Наташе было совсем не противно находиться в больнице. Она очень любила людей, всех, совершенно разных и добрых, и злых. Любила наблюдать за их поведением, слушать рассказы о своей жизни и постоянно анализировать от чего они поступили так или иначе. Дома в последнее время ей было просто невыносимо. Так как Наташа осталась совсем одна. Не так давно умерли мама и папа. Они не перенесли гибель своей младшей дочери с внучкой. А еще от Наташи ушел муж. Недавно она узнала, что он снова женился, и жена родила ему сыночка. Сердце ее просто разрывалось от боли.
– Да, я не смогла родить ему сына, – думала она в тысячный раз, – но это же нечестно. Мы вместе шли по жизни, через все трудности. Пытались родить ребенка, но пережили только пять выкидышей. Пять раз была больничная койка. Пять раз буквально собирала себя по частям и возвращалась к жизни. Он был рядом, держал за руку, глядел в глаза и клялся в вечной любви. Ведь живут же многие пары без детей. Выходит, что я, просто я, сама по себе, была не нужна. А если бы из-за него у нас не было детей? Никогда бы его не бросила.
– Наташа, о чем ты все время грустишь? – прервала мысли Марья Васильевна. – Расскажи нам. В больнице, как и в поезде, принято все рассказывать. Ведь мы случайные попутчики.
Но Наташа отвернулась и заплакала в подушку.
– Ну, прости, моя девочка, захочешь, расскажешь, а не захочешь не нужно. Я вот тоже многое могу рассказать из своей молодости. А могу и помолчать, если все уж и так на меня смотрят.

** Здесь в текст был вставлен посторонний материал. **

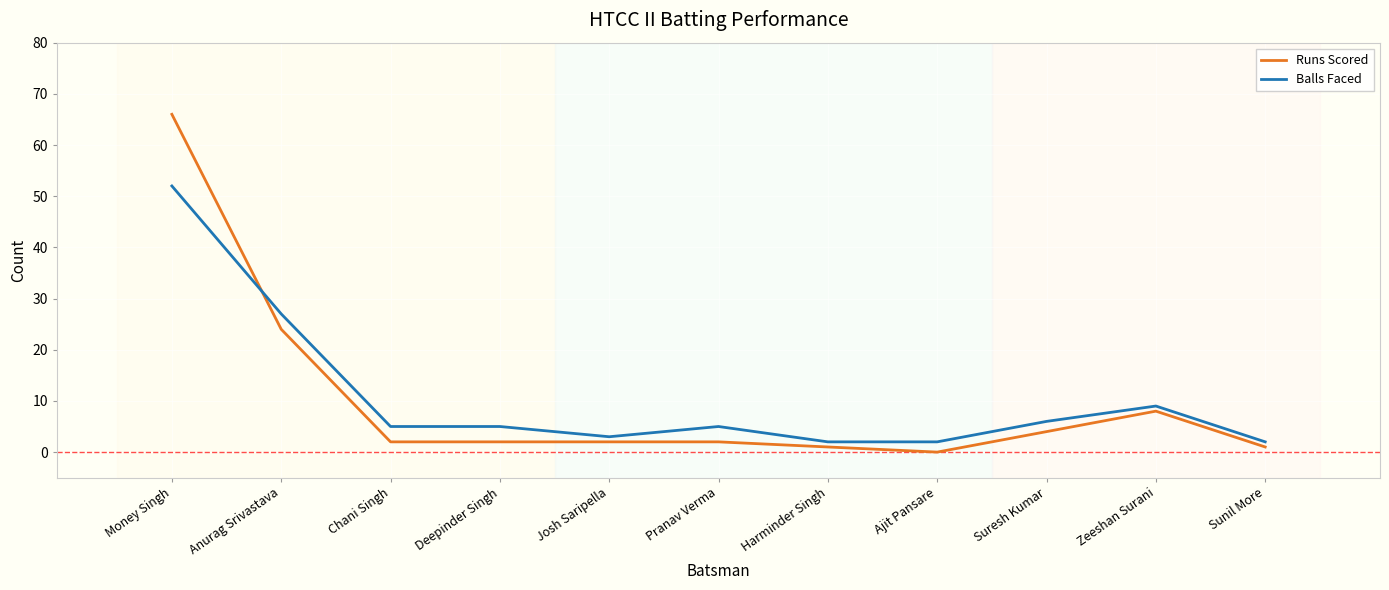

What is the spread (max minus min) of values at Ajit Pansare?

2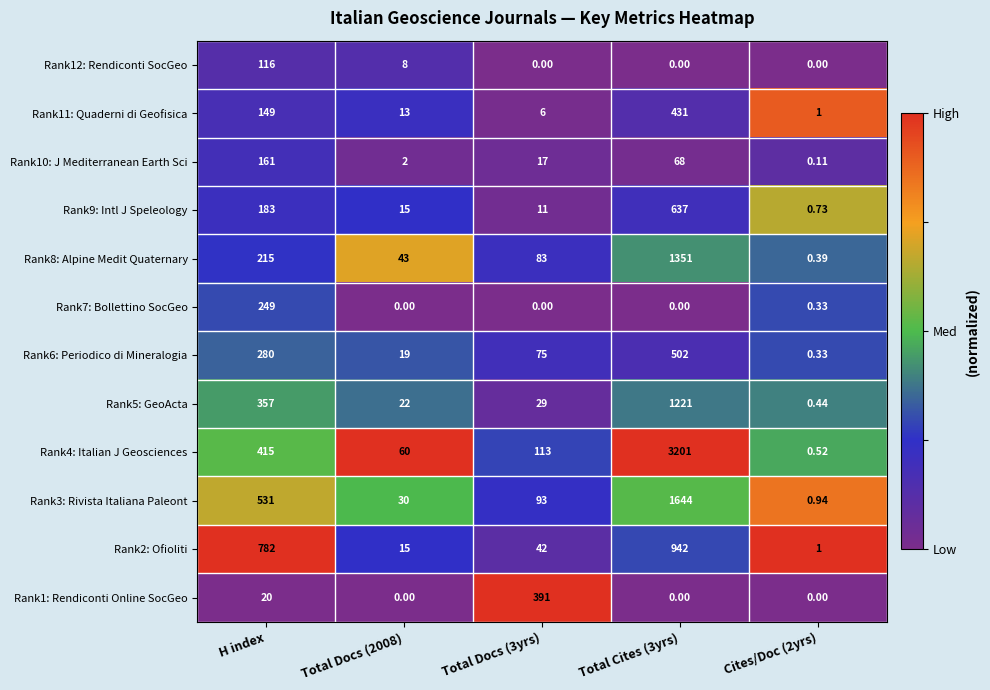

Rank the series by their maximum value, from lowest to highest.

Rank12: Rendiconti SocGeo, Rank10: J Mediterranean Earth Sci, Rank7: Bollettino SocGeo, Rank1: Rendiconti Online SocGeo, Rank11: Quaderni di Geofisica, Rank6: Periodico di Mineralogia, Rank9: Intl J Speleology, Rank2: Ofioliti, Rank5: GeoActa, Rank8: Alpine Medit Quaternary, Rank3: Rivista Italiana Paleont, Rank4: Italian J Geosciences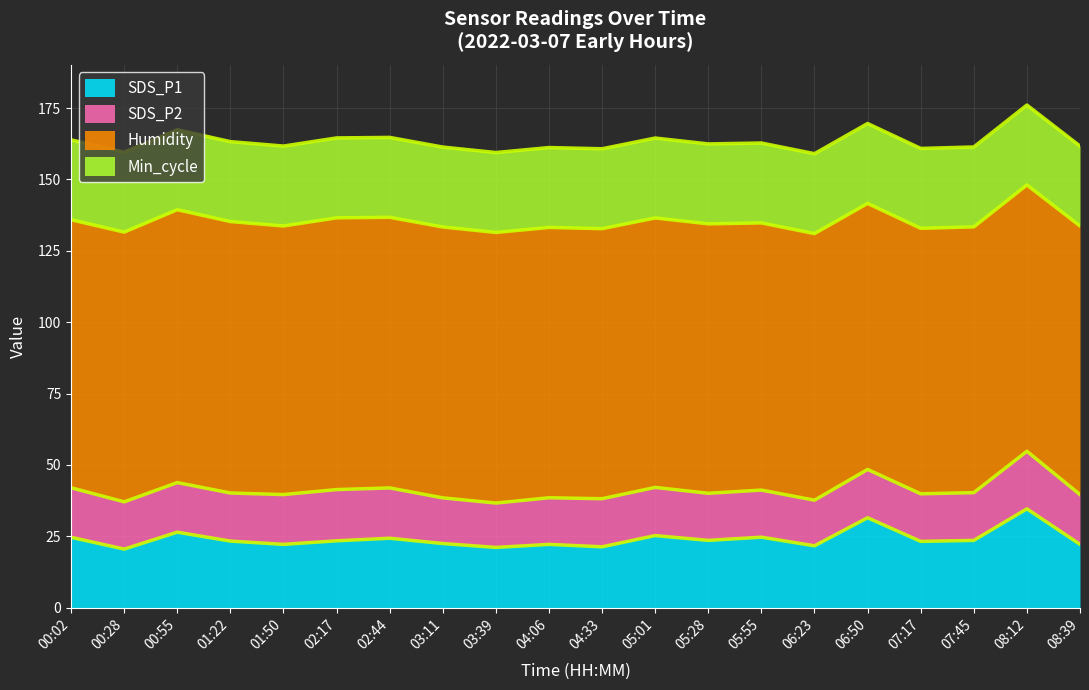

Is the value of SDS_P1 at 07:17 greater than the value of SDS_P2 at 01:22?

Yes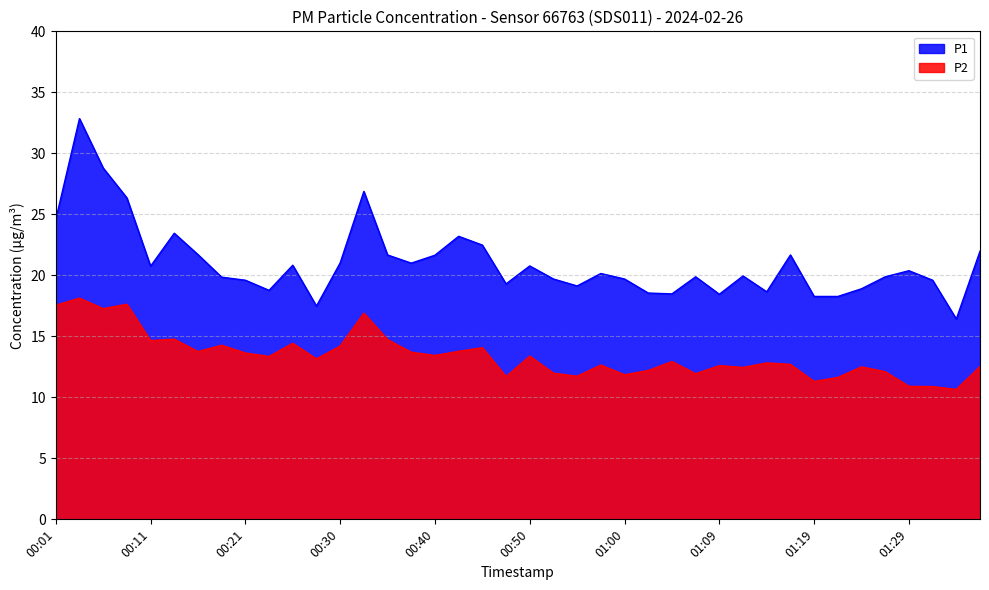

How many interior local valleys does the P1 series have?

10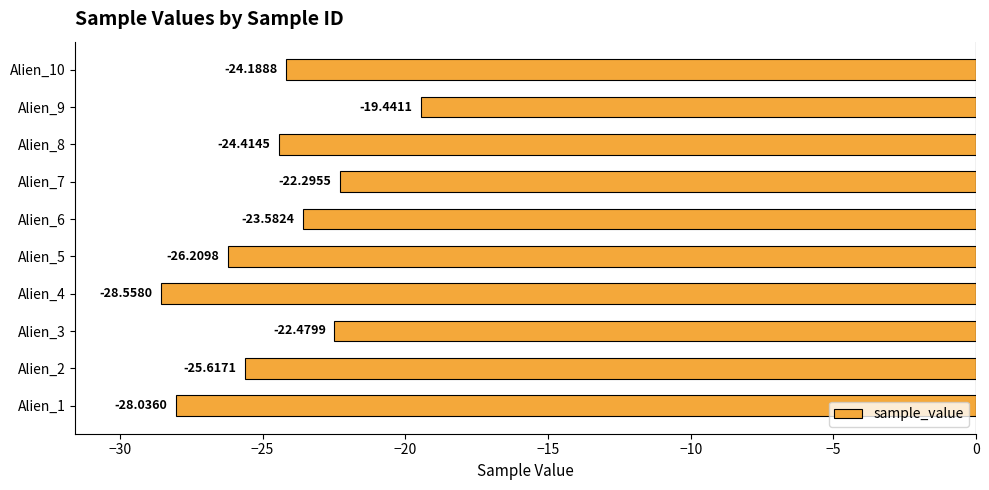

Which label corresponds to the largest value in the chart?

Alien_9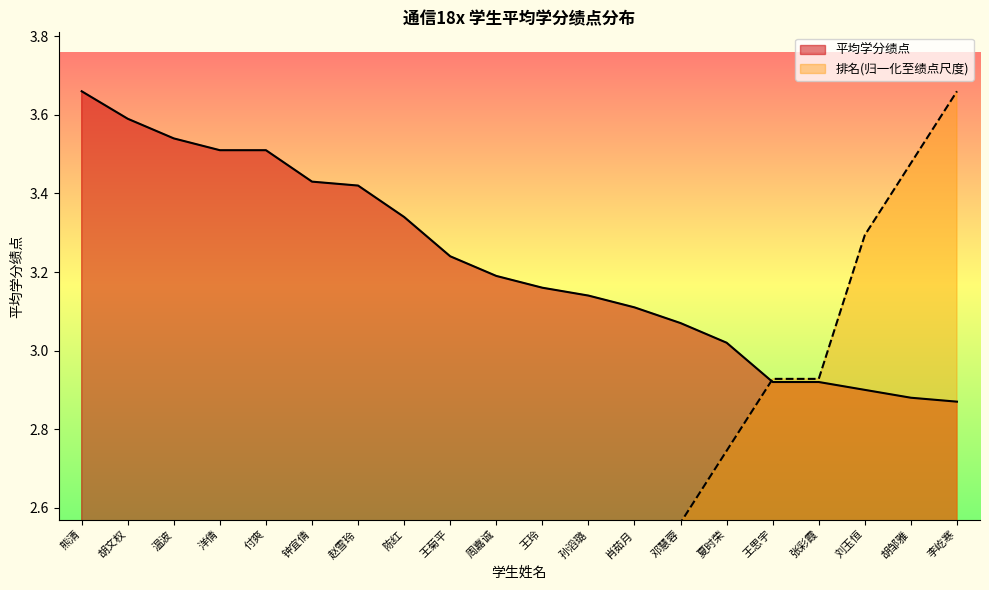

What is the label of the 19th point from the right?

胡文权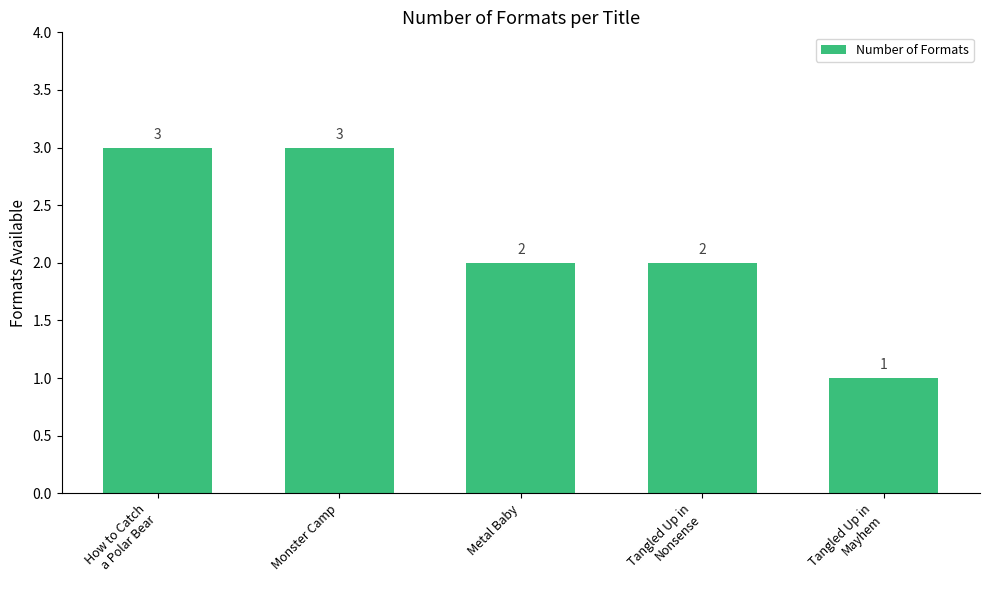

The value at Monster Camp is 3. True or false?

True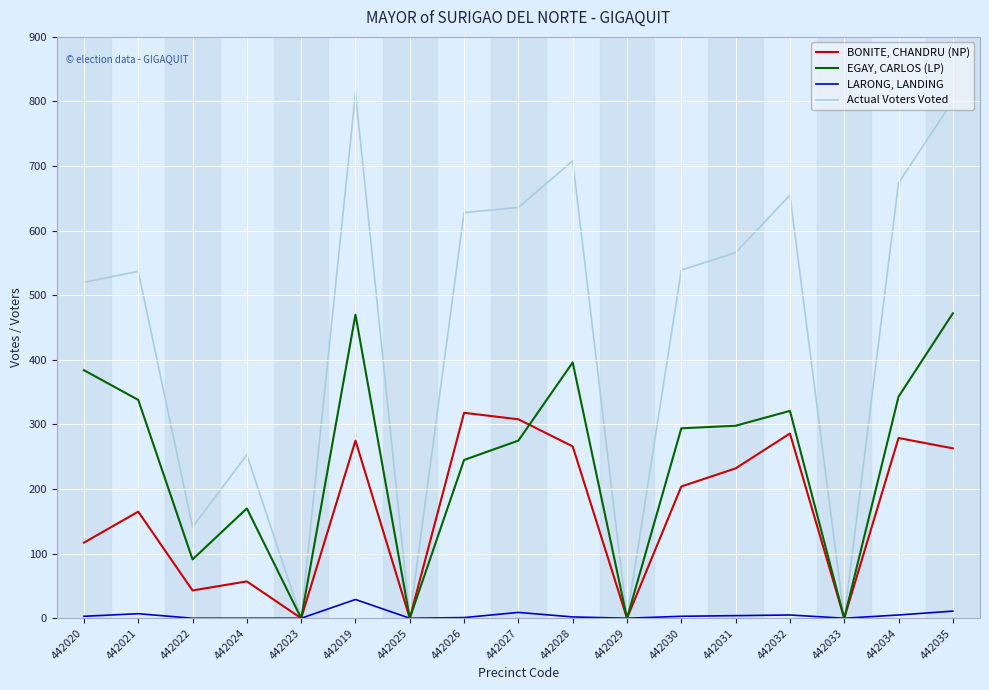

True or false: BONITE, CHANDRU (NP) has a value of 452 at 442032.

False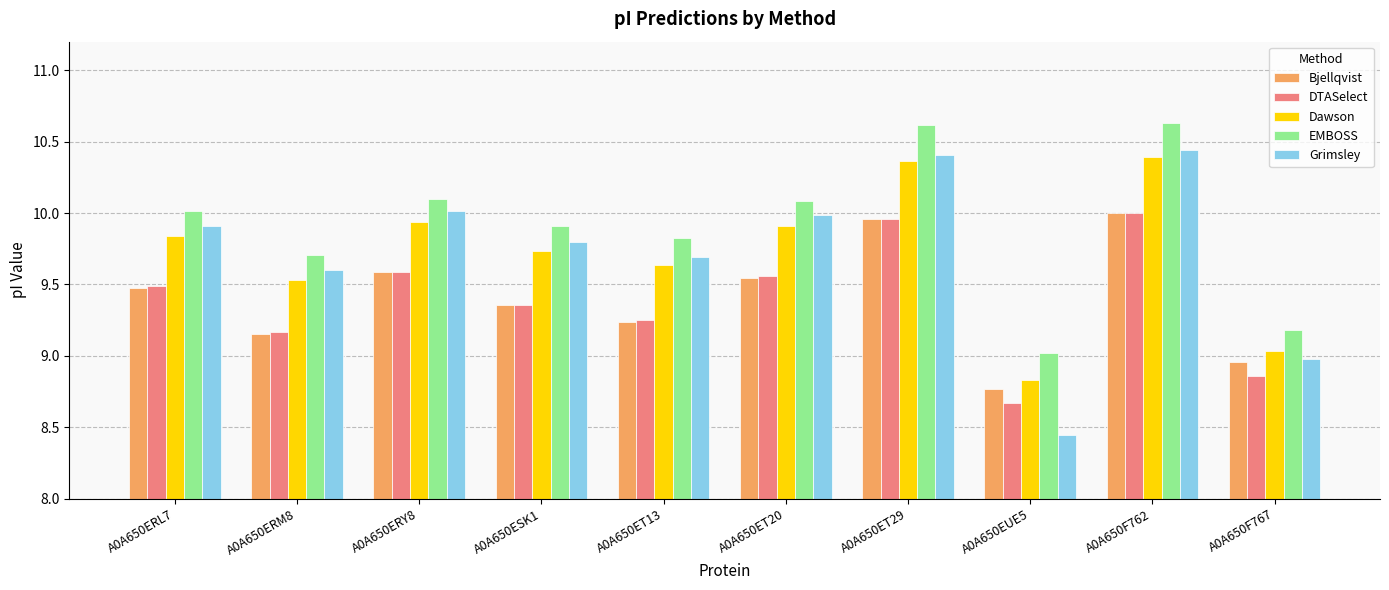

What is the sum of the EMBOSS values at A0A650ERL7 and A0A650ERY8?

20.1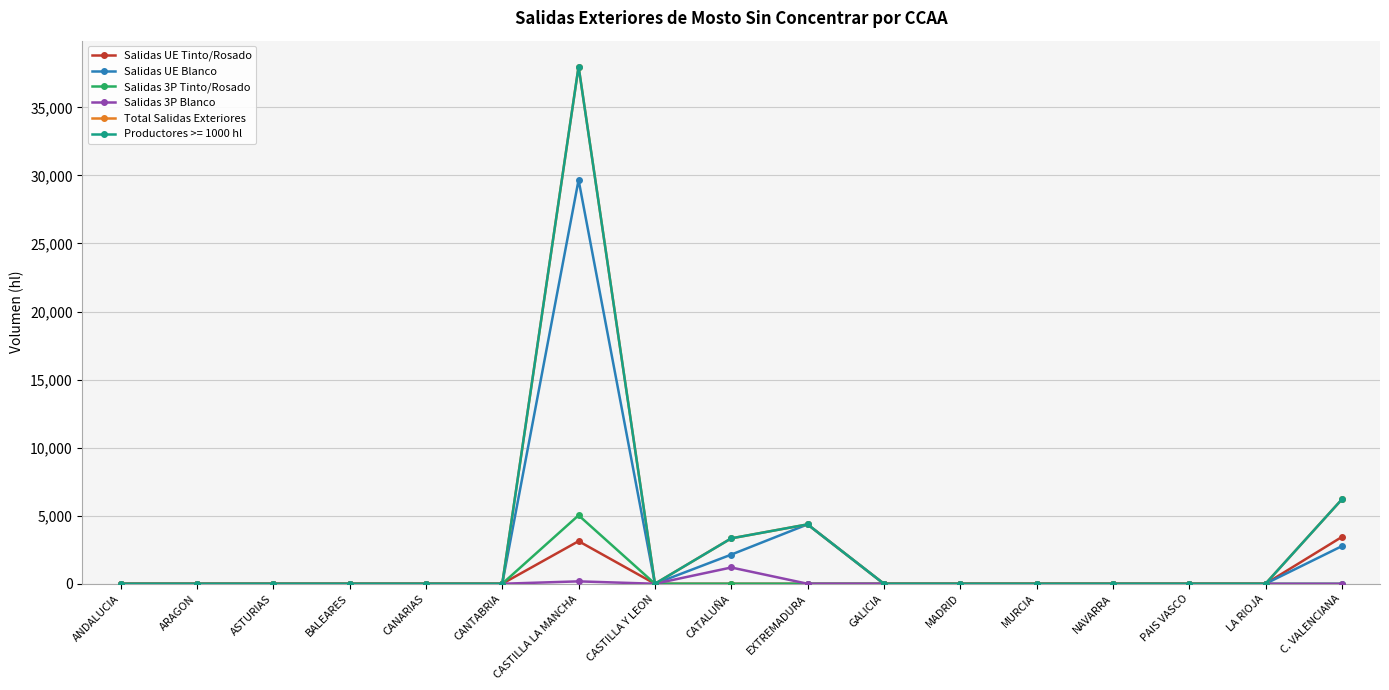

What is the maximum value shown in the chart?

37998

На нее и правда Лена смотрела укоризненно. А баба Катя и вовсе прижала палец к губам и замахала в ее сторону руками. Но Марья Васильевна не унималась. Такой уж она была веселой и неугомонной. Вскочила с кровати, вышла в центр комнаты и в своей кружевной ночнушке стала наплясывать и петь частушки:
В небе месяц молодой,
Спрятался за тучею,
Приходи ко мне родной,
Ласками замучаю.
Где мои семнадцать лет,
Где моя тужурочка,
Где миленочки мои:
Коля, Витя, Юрочка.
Ах, юбка моя –
Четыре волана.
Хочу дома ночую,
Хочу у Ивана.1
Марья Васильевна спела последнюю частушку и своей ночнушкой так взмахнула, что она подлетела вверх, трусов под ночнушкой не было.
– Ой, Марь Васильн, ты такая срамница, что же ты молодухой-то делала? – заохала баба Катя.
– Да вам и не снилось, что я, девки, делала. Я же артистка. И петь могу и плясать. Никогда не унываю. Где же мой дед, должен уже прийти. Пойду, прилягу.